▶ _Assigned task a_:
Copy the following rows exactly, from the first row through the line that contains "מי שרוצה לעזור...בעצם רוצה למכור להם".

▶ _Document segment_:

They say the panels only represent 1/4 of a systems cost. Obviously this method will out perform a tracker. I got tired of seeing my
equipment doing very little under the cloudy skies of northern ILL. With the extra panels the cloudy day output is way up, and with
proper orientation the sunny days have more useful hours. Here are curves I ran with 1 + 3 indicating power on a sunny day
for a pair of E-W panels. 60 degrees elevation seems to be about right: less gives too big a mid day peak; more gives a big drop mid
day. Actual results are 50% more energy than your estimates. Every situation is different; run your own simulations and see. Bruce Roe

Previously I posted about IronRidge system for possibly using some of your ground - here are some photos that we did over the weekend.

Very cool Bruce. Yeah, that would be the way to go if you allowed peak output is limited (by the State in my case).

tyab, looks like you made some great progress over the weekend!

I spoke to J.T. at Ironridge today, he added the SunMAX panels to their online configurator and I'm working with Renvu on a quote. So 54 panels will go on the shop roof and the remaining 24 will be ground mount, split into 2 sections given my East West elevation change.

FedEx freight called this afternoon, they will be bringing my system out on Wednesday. 4 skids in all.

▶ _The input_:
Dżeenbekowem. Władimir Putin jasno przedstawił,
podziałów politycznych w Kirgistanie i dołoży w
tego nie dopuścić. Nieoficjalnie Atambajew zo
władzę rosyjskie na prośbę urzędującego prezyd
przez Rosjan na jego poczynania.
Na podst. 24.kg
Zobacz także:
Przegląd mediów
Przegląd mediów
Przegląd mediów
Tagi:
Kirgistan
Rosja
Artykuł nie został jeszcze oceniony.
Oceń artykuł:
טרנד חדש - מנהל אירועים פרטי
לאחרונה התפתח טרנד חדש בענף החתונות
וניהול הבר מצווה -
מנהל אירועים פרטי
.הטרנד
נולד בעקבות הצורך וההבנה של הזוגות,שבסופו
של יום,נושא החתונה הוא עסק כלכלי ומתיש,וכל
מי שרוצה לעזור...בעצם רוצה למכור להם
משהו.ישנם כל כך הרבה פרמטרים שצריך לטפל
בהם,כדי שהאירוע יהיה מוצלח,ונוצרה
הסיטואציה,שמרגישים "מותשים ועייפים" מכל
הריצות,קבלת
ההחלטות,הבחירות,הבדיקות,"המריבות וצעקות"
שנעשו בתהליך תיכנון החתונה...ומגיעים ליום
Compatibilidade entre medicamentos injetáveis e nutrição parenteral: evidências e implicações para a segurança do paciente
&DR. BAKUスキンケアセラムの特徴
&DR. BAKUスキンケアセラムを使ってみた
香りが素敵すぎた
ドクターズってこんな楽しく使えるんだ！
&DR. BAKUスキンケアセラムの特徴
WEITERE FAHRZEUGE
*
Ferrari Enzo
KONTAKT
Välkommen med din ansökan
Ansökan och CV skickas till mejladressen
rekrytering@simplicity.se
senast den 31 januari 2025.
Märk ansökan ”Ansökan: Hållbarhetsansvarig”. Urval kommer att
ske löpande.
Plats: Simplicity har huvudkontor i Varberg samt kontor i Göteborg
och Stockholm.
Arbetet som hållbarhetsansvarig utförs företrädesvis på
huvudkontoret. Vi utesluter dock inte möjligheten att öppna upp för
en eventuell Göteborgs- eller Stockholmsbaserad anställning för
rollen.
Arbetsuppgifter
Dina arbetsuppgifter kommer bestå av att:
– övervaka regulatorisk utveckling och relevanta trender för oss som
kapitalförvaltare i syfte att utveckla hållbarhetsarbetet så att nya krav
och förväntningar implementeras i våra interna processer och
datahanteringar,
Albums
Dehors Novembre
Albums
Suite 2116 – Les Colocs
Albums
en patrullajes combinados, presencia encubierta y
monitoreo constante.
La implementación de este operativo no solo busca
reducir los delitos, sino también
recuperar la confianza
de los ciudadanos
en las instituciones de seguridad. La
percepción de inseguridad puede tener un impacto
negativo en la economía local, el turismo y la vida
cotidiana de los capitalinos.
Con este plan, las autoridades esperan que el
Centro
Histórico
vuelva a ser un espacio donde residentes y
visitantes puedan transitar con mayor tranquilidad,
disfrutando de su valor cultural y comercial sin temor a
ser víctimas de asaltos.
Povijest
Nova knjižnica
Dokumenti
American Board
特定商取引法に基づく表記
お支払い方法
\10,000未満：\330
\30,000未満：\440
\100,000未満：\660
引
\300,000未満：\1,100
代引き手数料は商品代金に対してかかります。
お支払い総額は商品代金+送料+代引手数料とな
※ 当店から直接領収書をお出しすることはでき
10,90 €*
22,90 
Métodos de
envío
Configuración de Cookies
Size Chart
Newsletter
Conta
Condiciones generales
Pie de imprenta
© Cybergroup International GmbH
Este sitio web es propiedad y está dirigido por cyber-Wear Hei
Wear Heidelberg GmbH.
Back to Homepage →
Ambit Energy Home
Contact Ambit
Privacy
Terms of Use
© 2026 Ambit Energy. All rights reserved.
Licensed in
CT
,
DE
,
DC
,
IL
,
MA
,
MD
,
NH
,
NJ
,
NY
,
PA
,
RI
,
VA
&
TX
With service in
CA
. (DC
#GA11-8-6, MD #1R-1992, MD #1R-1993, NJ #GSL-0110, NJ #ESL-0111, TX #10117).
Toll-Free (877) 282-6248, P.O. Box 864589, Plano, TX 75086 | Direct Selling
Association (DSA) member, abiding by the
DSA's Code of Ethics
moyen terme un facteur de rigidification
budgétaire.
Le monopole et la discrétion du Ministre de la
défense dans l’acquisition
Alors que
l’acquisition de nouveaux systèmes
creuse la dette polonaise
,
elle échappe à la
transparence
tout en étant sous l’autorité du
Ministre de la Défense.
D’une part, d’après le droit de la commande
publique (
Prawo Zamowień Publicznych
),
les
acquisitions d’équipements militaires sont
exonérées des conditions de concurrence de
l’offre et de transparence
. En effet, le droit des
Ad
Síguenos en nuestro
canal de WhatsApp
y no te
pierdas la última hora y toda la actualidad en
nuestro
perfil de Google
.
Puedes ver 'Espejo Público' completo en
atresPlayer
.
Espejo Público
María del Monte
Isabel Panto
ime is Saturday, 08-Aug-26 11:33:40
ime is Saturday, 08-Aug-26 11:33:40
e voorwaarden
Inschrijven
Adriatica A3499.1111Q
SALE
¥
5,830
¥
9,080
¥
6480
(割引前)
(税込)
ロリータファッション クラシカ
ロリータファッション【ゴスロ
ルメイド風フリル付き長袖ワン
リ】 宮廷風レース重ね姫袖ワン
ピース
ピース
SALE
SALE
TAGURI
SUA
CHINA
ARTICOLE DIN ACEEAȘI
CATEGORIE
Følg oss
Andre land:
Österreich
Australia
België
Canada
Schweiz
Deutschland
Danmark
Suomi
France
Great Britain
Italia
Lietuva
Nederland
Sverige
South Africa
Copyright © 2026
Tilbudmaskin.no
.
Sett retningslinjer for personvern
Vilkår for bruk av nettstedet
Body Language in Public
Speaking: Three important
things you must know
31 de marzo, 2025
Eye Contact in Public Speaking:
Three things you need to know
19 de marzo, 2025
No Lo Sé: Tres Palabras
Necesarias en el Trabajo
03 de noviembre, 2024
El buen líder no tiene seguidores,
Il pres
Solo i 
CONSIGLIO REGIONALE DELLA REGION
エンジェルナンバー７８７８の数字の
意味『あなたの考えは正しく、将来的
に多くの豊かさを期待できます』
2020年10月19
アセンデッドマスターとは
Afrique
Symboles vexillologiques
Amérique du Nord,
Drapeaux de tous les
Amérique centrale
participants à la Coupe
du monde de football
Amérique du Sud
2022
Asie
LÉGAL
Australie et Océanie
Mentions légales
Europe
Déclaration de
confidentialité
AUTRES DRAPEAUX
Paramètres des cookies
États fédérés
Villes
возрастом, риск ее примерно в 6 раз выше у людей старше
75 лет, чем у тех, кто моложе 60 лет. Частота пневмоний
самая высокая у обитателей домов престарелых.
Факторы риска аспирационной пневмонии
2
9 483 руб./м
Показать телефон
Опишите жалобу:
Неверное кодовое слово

▶ _Assigned task b_:
According to the solar panel thread, how many panels will go on the shop roof?

▶ _Solution a_:
Dżeenbekowem. Władimir Putin jasno przedstawił,
podziałów politycznych w Kirgistanie i dołoży w
tego nie dopuścić. Nieoficjalnie Atambajew zo
władzę rosyjskie na prośbę urzędującego prezyd
przez Rosjan na jego poczynania.
Na podst. 24.kg
Zobacz także:
Przegląd mediów
Przegląd mediów
Przegląd mediów
Tagi:
Kirgistan
Rosja
Artykuł nie został jeszcze oceniony.
Oceń artykuł:
טרנד חדש - מנהל אירועים פרטי
לאחרונה התפתח טרנד חדש בענף החתונות
וניהול הבר מצווה -
מנהל אירועים פרטי
.הטרנד
נולד בעקבות הצורך וההבנה של הזוגות,שבסופו
של יום,נושא החתונה הוא עסק כלכלי ומתיש,וכל
מי שרוצה לעזור...בעצם רוצה למכור להם

▶ _Solution b_:
54 panels